DOCUMENT TEXT Start Marker

Be the first to learn of new Pentagon AI requirements at the Potomac Officers Club’s 2026 Artificial Intelligence Summit on March 19! Hear how AI is transforming warfare directly from top DOW officials like Dr. Delester Brown, Army National Guard chief data officer. Secure your seat now!

EBiz: What’s the next big technology driving further implementation and expansion of cloud computing?

Trexler: From a security perspective, the biggest driver is generative AI and agentic AI. As applications move to the cloud, everything accelerates—deployment, flexibility and scale.

We’re already seeing a massive increase in software agents. For example, we recently announced an agreement to acquire CyberArk, which focuses heavily on machine identity. In the next few years, we estimate there will be eight to 10 machine or agent identities for every single human identity on a network.

The challenge is understanding what those machines are doing, what they’re allowed to do and how to audit and secure them. Concepts like zero trust become critical here. Cloud infrastructure enables the speed and scale required for this, but cybersecurity must keep pace. Applications are rolling out faster than ever and security has to operate at machine speed to protect them.

DOCUMENT TEXT End Marker

WORK REQUEST 1:
Translate this sentence from the interview on cloud computing and security into Spanish: "We’re already seeing a massive increase in software agents."
WORK REQUEST 2:
Continue the interview on cloud computing and security from its final sentence.
The rows that follow are not required for any of this work.

DATA TO EXAMINE Start Marker

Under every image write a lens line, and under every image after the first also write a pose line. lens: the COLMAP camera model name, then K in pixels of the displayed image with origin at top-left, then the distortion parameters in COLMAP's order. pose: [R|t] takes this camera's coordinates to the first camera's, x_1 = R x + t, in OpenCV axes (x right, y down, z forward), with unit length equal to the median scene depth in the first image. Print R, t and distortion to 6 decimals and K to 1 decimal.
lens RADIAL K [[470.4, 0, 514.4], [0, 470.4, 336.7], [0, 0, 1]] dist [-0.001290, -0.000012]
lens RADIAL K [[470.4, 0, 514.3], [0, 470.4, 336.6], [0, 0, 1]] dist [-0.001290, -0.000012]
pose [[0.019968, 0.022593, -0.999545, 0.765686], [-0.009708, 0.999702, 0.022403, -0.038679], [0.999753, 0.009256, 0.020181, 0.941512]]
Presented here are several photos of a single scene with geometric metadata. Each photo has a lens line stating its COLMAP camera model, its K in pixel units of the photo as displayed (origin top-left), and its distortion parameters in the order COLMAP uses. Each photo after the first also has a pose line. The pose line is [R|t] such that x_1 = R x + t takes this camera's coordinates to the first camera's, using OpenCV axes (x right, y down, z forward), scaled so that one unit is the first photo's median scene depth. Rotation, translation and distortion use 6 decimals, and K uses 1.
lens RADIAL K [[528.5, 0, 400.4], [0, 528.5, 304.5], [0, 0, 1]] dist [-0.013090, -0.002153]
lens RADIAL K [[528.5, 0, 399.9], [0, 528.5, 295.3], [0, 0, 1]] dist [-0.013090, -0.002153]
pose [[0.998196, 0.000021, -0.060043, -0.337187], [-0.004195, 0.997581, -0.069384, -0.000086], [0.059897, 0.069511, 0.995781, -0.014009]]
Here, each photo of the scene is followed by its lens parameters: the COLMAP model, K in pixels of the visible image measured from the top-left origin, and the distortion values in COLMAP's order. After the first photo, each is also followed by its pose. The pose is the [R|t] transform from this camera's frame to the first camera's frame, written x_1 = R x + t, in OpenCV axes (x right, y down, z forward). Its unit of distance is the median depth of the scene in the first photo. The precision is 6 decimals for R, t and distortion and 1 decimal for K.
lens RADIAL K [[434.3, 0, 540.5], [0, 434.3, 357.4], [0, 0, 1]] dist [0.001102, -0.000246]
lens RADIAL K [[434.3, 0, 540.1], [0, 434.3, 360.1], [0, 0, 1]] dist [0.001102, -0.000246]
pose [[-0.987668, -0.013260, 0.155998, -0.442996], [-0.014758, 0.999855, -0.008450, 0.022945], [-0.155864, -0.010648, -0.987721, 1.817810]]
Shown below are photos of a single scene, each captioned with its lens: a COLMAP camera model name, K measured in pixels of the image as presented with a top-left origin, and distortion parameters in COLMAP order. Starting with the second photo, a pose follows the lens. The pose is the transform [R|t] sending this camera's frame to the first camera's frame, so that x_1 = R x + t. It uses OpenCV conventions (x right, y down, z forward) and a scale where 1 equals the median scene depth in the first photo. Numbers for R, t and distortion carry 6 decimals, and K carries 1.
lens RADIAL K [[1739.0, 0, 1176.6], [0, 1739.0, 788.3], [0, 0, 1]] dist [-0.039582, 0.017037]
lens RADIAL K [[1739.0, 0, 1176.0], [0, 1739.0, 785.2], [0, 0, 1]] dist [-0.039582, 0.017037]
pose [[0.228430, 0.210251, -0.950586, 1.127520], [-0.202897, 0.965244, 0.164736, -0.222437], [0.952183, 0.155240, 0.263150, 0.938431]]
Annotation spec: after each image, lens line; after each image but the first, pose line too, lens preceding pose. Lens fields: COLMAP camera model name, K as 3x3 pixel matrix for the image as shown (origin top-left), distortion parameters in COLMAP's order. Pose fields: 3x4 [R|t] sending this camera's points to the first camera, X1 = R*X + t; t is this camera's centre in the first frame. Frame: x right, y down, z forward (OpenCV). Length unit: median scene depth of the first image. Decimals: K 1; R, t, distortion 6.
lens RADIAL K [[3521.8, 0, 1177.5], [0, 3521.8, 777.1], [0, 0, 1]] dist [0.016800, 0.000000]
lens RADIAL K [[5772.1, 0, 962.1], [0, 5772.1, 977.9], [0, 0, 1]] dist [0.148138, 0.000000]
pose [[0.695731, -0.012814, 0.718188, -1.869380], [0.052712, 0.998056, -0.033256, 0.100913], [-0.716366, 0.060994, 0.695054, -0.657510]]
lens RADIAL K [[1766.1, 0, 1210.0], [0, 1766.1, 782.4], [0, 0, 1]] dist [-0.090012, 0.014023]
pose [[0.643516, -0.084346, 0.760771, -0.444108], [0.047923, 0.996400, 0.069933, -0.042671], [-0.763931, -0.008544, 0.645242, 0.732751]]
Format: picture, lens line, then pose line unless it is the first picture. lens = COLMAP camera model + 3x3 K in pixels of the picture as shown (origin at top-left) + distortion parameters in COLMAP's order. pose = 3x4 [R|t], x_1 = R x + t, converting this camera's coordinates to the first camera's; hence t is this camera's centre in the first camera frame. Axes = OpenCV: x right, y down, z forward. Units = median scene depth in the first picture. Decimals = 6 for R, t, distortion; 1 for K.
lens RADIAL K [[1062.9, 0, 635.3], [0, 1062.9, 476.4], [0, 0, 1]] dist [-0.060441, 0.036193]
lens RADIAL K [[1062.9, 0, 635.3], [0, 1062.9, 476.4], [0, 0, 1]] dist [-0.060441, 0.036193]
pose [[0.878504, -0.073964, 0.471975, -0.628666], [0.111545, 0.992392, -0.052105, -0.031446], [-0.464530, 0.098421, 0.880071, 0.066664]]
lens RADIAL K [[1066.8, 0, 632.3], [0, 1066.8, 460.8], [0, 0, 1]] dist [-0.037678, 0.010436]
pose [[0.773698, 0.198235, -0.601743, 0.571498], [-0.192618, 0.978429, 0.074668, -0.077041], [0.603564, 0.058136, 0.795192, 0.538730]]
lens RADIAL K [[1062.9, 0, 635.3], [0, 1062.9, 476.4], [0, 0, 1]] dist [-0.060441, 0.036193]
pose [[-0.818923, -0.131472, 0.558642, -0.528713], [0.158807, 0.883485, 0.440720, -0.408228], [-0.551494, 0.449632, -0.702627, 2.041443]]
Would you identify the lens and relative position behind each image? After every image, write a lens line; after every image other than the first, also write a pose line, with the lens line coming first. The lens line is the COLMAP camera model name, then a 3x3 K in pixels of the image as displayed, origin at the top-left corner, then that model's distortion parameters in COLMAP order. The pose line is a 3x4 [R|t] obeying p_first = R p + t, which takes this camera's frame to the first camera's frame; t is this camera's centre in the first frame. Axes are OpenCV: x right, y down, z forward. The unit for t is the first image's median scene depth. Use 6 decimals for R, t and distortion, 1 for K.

DATA TO EXAMINE End Marker

RESPONSE AREA 1:
Ya estamos viendo un aumento masivo de agentes de software.

RESPONSE AREA 2:
EBiz: Where do you see opportunities for expansion in Palo Alto Networks’ portfolio and what new capabilities or markets are you targeting?

Trexler: Our most recent acquisitions all center on AI. Over the summer, we acquired Protect AI and rapidly integrated its capabilities into our platform. It’s now available globally, including to government customers, and supports runtime predictive modeling, red teaming, model scanning, posture management, and agent security.

Another key area is post-quantum cryptography. We’re seeing a rise in “harvest now, decrypt later” attacks, where adversaries collect encrypted data today with the expectation that future quantum capabilities will allow them to decrypt it.

The CyberArk acquisition will also be critical for machine identity, which we consider the crown jewel of modern cybersecurity. Understanding and securing what machines are doing in real time is essential.

Finally, we recently announced an acquisition agreement of Chronosphere, which focuses on observability. This allows us to distill massive amounts of data into actionable intelligence at machine speed. Cloud, AI, quantum computing and scale are all converging and we need new technologies to address that reality.

EBiz: What’s a federal cyber vulnerability that is understated and needs more attention from industry partners and integrators?

Trexler: Agentic AI security needs far more attention. We have a campaign called “Deploy Bravely,” which emphasizes securing AI as it’s rolled out, not after the fact. Or worse—not at all.

This is similar to the long-standing problem of shadow IT. In the past, teams spun up cloud resources without IT’s knowledge, leaving sensitive data unprotected. We’re seeing the same issue now with AI. Users may input sensitive government or IP data into public AI tools or deploy internal agents that make decisions without proper oversight.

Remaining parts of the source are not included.